* **What is required**
The expected answer is every line from the material below that has the word "виды".
★ ★ ★ ★ ★
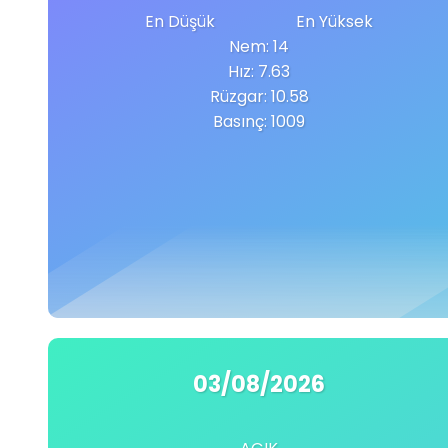
En Düşük
En Yüksek
Nem: 14
Hız: 7.63
Rüzgar: 10.58
Basınç: 1009
03/08/2026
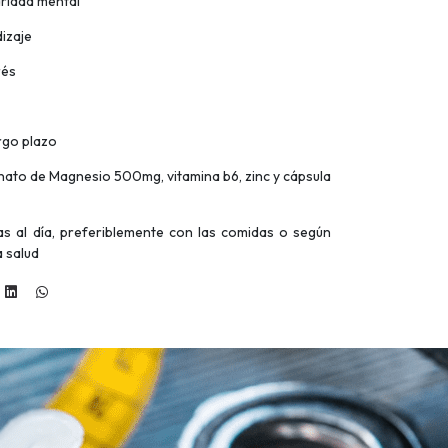
aridad mental
izaje
rés
rgo plazo
nato de Magnesio 500mg, vitamina b6, zinc y cápsula
s al día, preferiblemente con las comidas o según
a salud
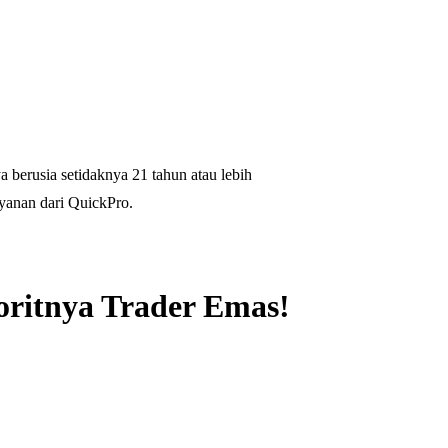
 berusia setidaknya 21 tahun atau lebih
yanan dari QuickPro.
oritnya Trader Emas!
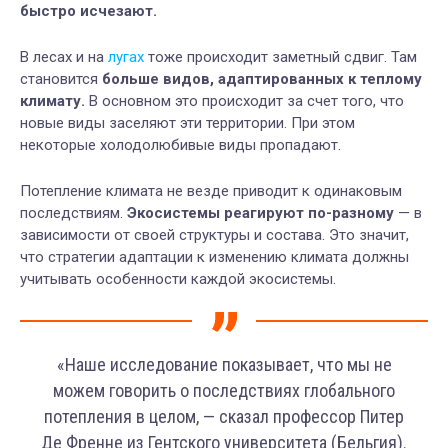
быстро исчезают.
В лесах и на
лугах
тоже происходит заметный сдвиг. Там
становится
больше видов, адаптированных к теплому
климату.
В основном это происходит за счет того, что
новые виды заселяют эти территории. При этом
некоторые холодолюбивые виды пропадают.
Потепление климата не везде приводит к одинаковым
последствиям.
Экосистемы реагируют по-разному
— в
зависимости от своей структуры и состава. Это значит,
что стратегии адаптации к изменению климата должны
учитывать особенности каждой экосистемы.
«Наше исследование показывает, что мы не
можем говорить о последствиях глобального
потепления в целом, — сказал профессор Питер
Де Френне из Гентского университета (Бельгия).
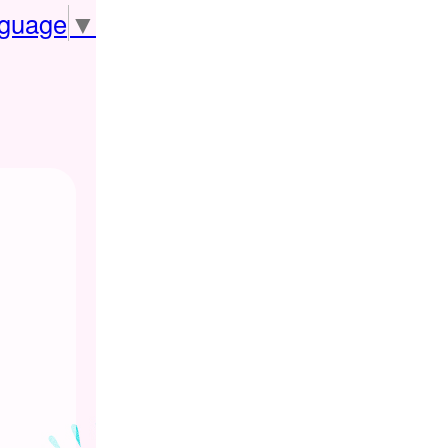
nguage
▼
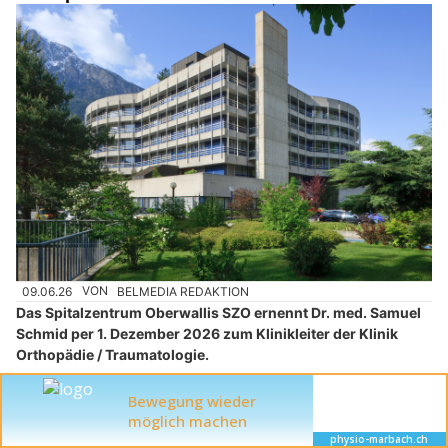
09.06.26
VON
BELMEDIA REDAKTION
Das Spitalzentrum Oberwallis SZO ernennt Dr. med. Samuel
Schmid per 1. Dezember 2026 zum Klinikleiter der Klinik
Orthopädie / Traumatologie.
Mit seiner ausgewiesenen fachlichen Expertise und
langjährigen klinischen Erfahrung übernimmt er die
medizinische und strategische Leitung der orthopädischen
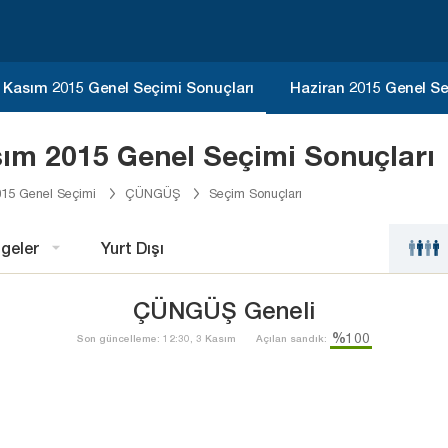
Kasım 2015 Genel Seçimi Sonuçları
Haziran 2015 Genel Se
ım 2015 Genel Seçimi Sonuçları
15 Genel Seçimi
ÇÜNGÜŞ
Seçim Sonuçları
geler
Yurt Dışı
ÇÜNGÜŞ Geneli
%100
Son güncelleme: 12:30, 3 Kasım
Açılan sandık:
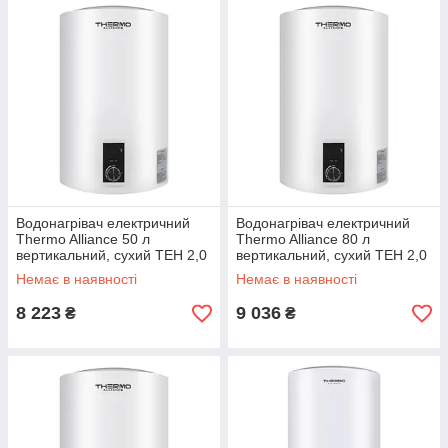
Водонагрівач електричний
Водонагрівач електричний
Thermo Alliance 50 л
Thermo Alliance 80 л
вертикальний, сухий ТЕН 2,0
вертикальний, сухий ТЕН 2,0
кВт D50V20J2(D)K
кВт D80V20J3(D)K
Немає в наявності
Немає в наявності
8 223
9 036
₴
₴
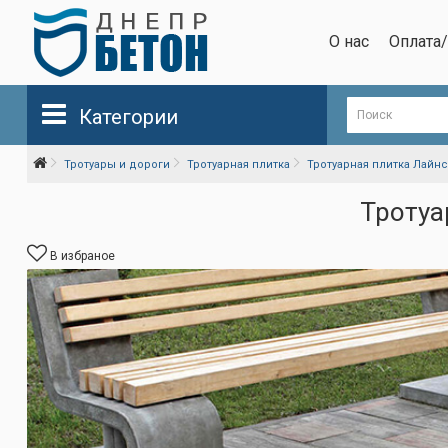
О нас
Оплата
Категории
Тротуары и дороги
Тротуарная плитка
Тротуарная плитка Лайнс
Тротуа
В избраное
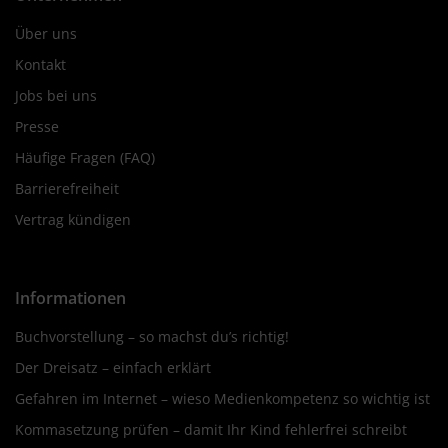
Über uns
Kontakt
Jobs bei uns
Presse
Häufige Fragen (FAQ)
Barrierefreiheit
Vertrag kündigen
Informationen
Buchvorstellung – so machst du’s richtig!
Der Dreisatz – einfach erklärt
Gefahren im Internet – wieso Medienkompetenz so wichtig ist
Kommasetzung prüfen – damit Ihr Kind fehlerfrei schreibt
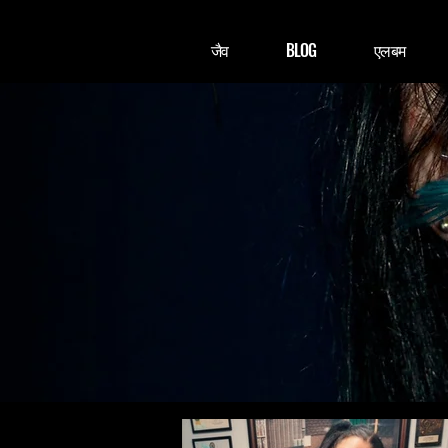
जैव
BLOG
एलबम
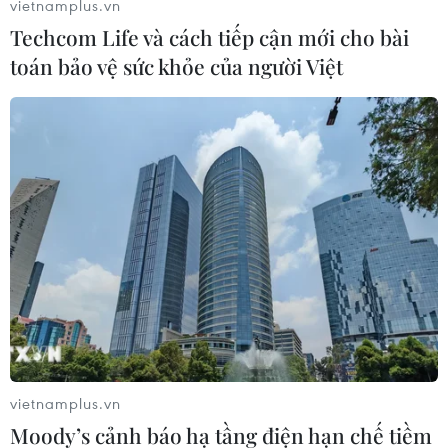
vietnamplus.vn
Techcom Life và cách tiếp cận mới cho bài
toán bảo vệ sức khỏe của người Việt
#Mỹ
#Thất nghiệp
#Việt làm
#Trợ cấp
#Suy thoái
Mỹ
vietnamplus.vn
Theo dõi VietnamPlus
Moody’s cảnh báo hạ tầng điện hạn chế tiềm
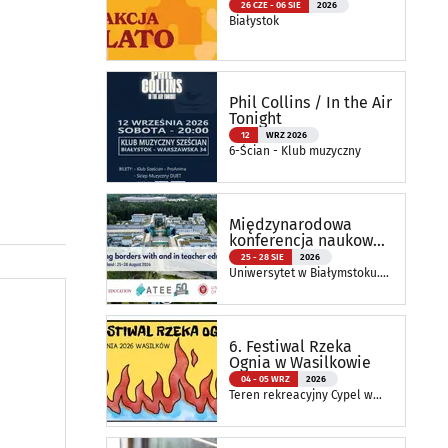
26 CZE - 06 SIE
2026
Białystok
Phil Collins / In the Air
Tonight
12
WRZ 2026
6-Ścian - Klub muzyczny
Międzynarodowa
konferencja naukowa
ATEE Annual
25 - 28 SIE
2026
Conference 2026
Uniwersytet w Białymstoku.
Wydział Nauk o Edukacji
6. Festiwal Rzeka
Ognia w Wasilkowie
04 - 05 WRZ
2026
Teren rekreacyjny Cypel w
Wasilkowie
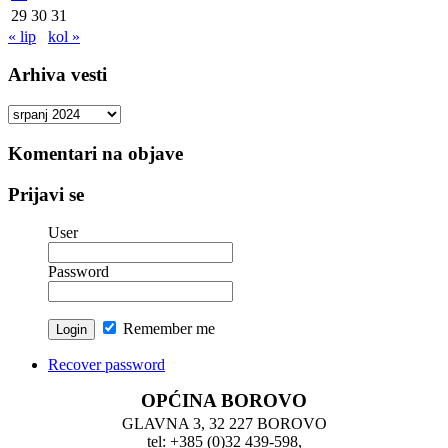
29
30
31
« lip
kol »
Arhiva vesti
Arhiva
vesti
Komentari na objave
Prijavi se
User
Password
Remember me
Recover password
OPĆINA BOROVO
GLAVNA 3, 32 227 BOROVO
tel: +385 (0)32 439-598,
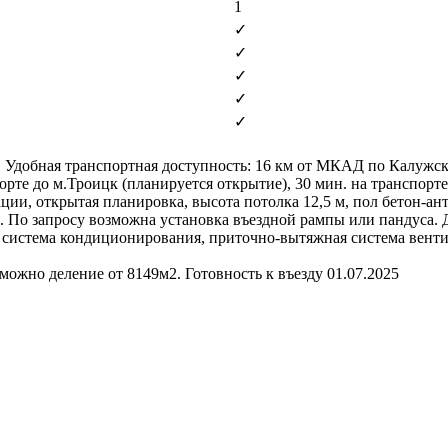
1
✓
✓
✓
✓
✓
. Удoбнaя тpaнcпoртнaя дoступность: 16 км от МКАД по Калужск
орте до м.Троицк (планируется открытие), 30 мин. на транспорте
ии, открытая планировка, высота потолка 12,5 м, пол бетон-анти
. По запросу возможна установка въездной рампы или пандуса. 
ая система кондиционирования, приточно-вытяжная система вент
можно деление от 8149м2. Готовность к въезду 01.07.2025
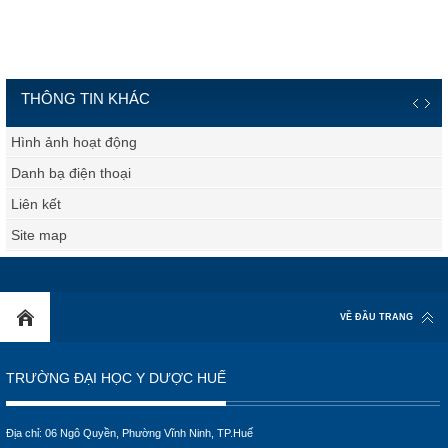
THÔNG TIN KHÁC
Hình ảnh hoạt động
Danh bạ điện thoại
Liên kết
Site map
VỀ ĐẦU TRANG
TRƯỜNG ĐẠI HỌC Y DƯỢC HUẾ
Địa chỉ: 06 Ngô Quyền, Phường Vĩnh Ninh, TP.Huế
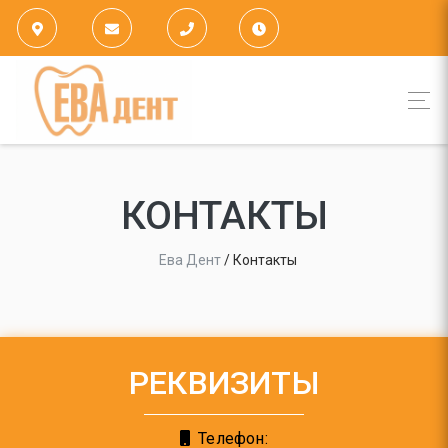
КОНТАКТЫ
Ева Дент
/
Контакты
РЕКВИЗИТЫ
Телефон:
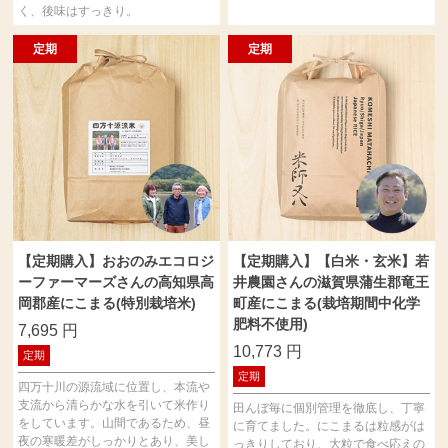
く、後味はすっきり。
定期
定期
【定期購入】おおのみエコロジ
【定期購入】【白米・玄米】若
ーファーマーズさんの高知県高
井農園さんの滋賀県蒲生郡竜王
岡郡産にこまる(特別栽培米)
町産にこまる(栽培期間中化学
肥料不使用)
7,695
円
10,773
円
定期
定期
四万十川の源流域に位置し、本流や
支流から清らかな水を引いて米作り
田んぼ毎に個別管理を徹底し、丁寧
をしています。山間であるため、昼
に育てました。にこまるは粒感がは
夜の寒暖差がしっかりとあり、美し
っきりしており、大粒で食べ応えの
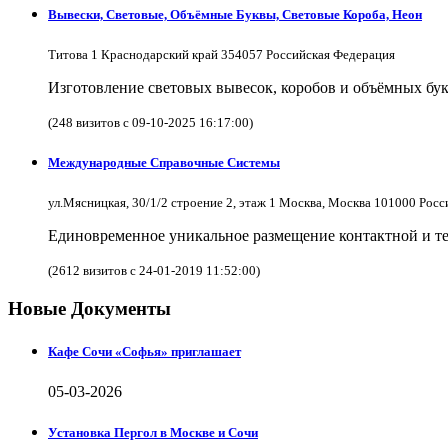
Вывески, Световые, Объёмные Буквы, Световые Короба, Неон
Титова 1 Краснодарский край 354057 Российская Федерация
Изготовление световых вывесок, коробов и объёмных бук
(248 визитов с 09-10-2025 16:17:00)
Международные Справочные Системы
ул.Мясницкая, 30/1/2 строение 2, этаж 1 Москва, Москва 101000 Рос
Единовременное уникальное размещение контактной и те
(2612 визитов с 24-01-2019 11:52:00)
Новые Документы
Кафе Сочи «Софья» приглашает
05-03-2026
Установка Пергол в Москве и Сочи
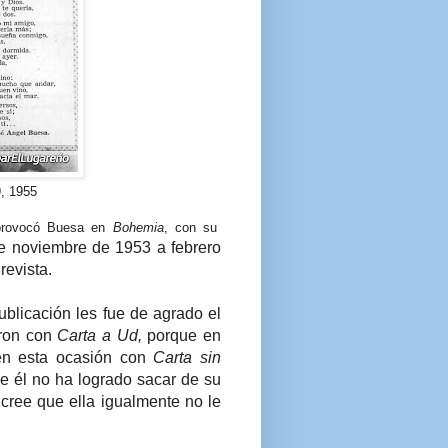
, 1955
 provocó Buesa en
Bohemia
, con su
e noviembre de 1953 a febrero
revista.
ublicación les fue de agrado el
aron con
Carta a Ud,
porque en
 en esta ocasión con
Carta sin
e él no ha logrado sacar de su
 cree que ella igualmente no le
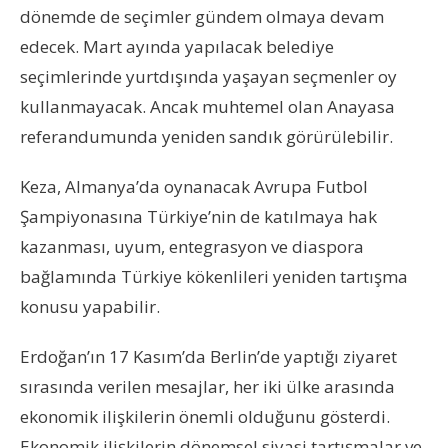
dönemde de seçimler gündem olmaya devam
edecek. Mart ayında yapılacak belediye
seçimlerinde yurtdışında yaşayan seçmenler oy
kullanmayacak. Ancak muhtemel olan Anayasa
referandumunda yeniden sandık görürülebilir.
Keza, Almanya’da oynanacak Avrupa Futbol
Şampiyonasına Türkiye’nin de katılmaya hak
kazanması, uyum, entegrasyon ve diaspora
bağlamında Türkiye kökenlileri yeniden tartışma
konusu yapabilir.
Erdoğan’ın 17 Kasım’da Berlin’de yaptığı ziyaret
sırasında verilen mesajlar, her iki ülke arasında
ekonomik ilişkilerin önemli olduğunu gösterdi.
Ekonomik ilişkilerin dönemsel siyasi tartışmalar ve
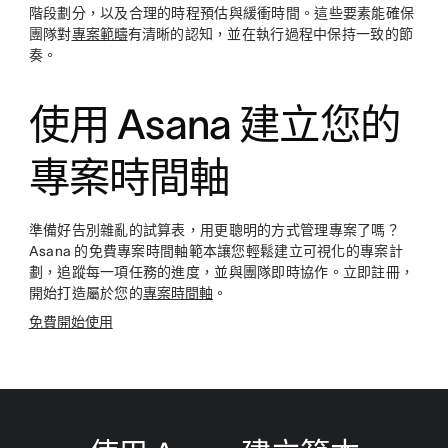
階段劃分，以及合理的時程預估與緩衝時間。這些要素能確保
團隊對
專案範疇
有清晰的認知，並在執行過程中保持一致的節
奏。
使用 Asana 建立您的
專案時間軸
準備好告別雜亂的試算表，用更聰明的方式管理專案了嗎？
Asana 的免費專案時間軸範本讓您輕鬆建立可視化的專案計
劃，追蹤每一項任務的進度，並與團隊即時協作。立即註冊，
開始打造屬於您的
專案時間軸
。
免費開始使用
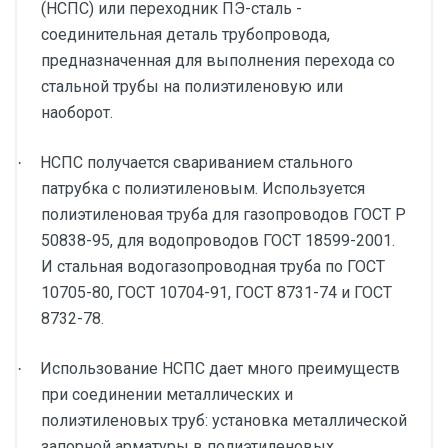
(НСПС) или переходник ПЭ-сталь -
соединительная деталь трубопровода,
предназначенная для выполнения перехода со
стальной трубы на полиэтиленовую или
наоборот.
НСПС получается свариванием стального
·
патрубка с полиэтиленовым. Используется
полиэтиленовая труба для газопроводов ГОСТ Р
50838-95, для водопроводов ГОСТ 18599-2001.
И стальная водогазопроводная труба по ГОСТ
10705-80, ГОСТ 10704-91, ГОСТ 8731-74 и ГОСТ
8732-78.
Использование НСПС дает много преимуществ
·
при соединении металлических и
полиэтиленовых труб: установка металлической
запорной арматуры в полиэтиленовых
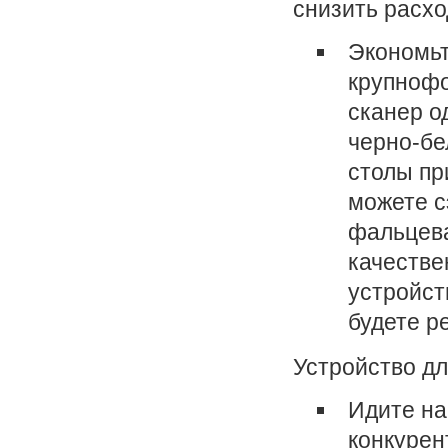
снизить расх
Экономьт
крупнофо
сканер о
черно-бе
столы пр
можете с
фальцева
качестве
устройст
будете р
Устройство дл
Идите на
конкурен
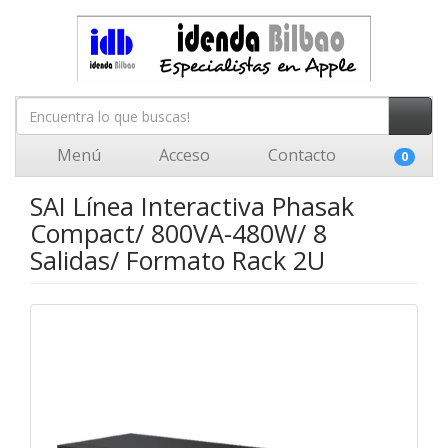
Menú
Acceso
Contacto
0
SAI Línea Interactiva Phasak
Compact/ 800VA-480W/ 8
Salidas/ Formato Rack 2U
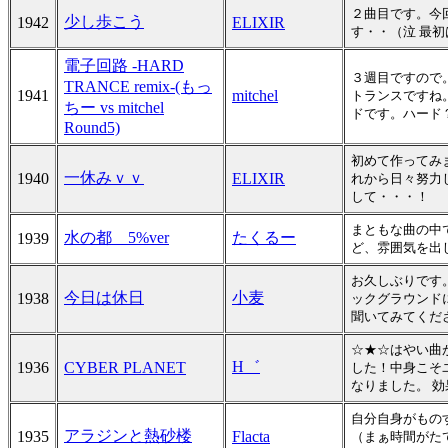
２曲目です。今
少し歩こう
1942
ELIXIR
す・・（泣 最
電子回路 -HARD
３週目ですので
TRANCE remix-(もっ
1941
mitchel
トランスですね
ちー vs mitchel
ドです。ハード
Round5)
初めて作ってみ
一休みｖｖ
1940
ELIXIR
れから日々努力
して・・・！
まともな曲の中
水の都 5%ver
たくるー
1939
ど、雰囲気を出
お久しぶりです
今日は休日
小麦
1938
ックグラウンド
聞いてみてくだ
☆★☆はやい曲
H゛
1936
CYBER PLANET
した！中身こそ
なりました。 
自分自身がもの
アラジンと熱砂楼
1935
Flacta
（まぁ時間がた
★ ★ ★ ★ ★
* **Task response**
новые виды заселяют эти территории. При этом
некоторые холодолюбивые виды пропадают.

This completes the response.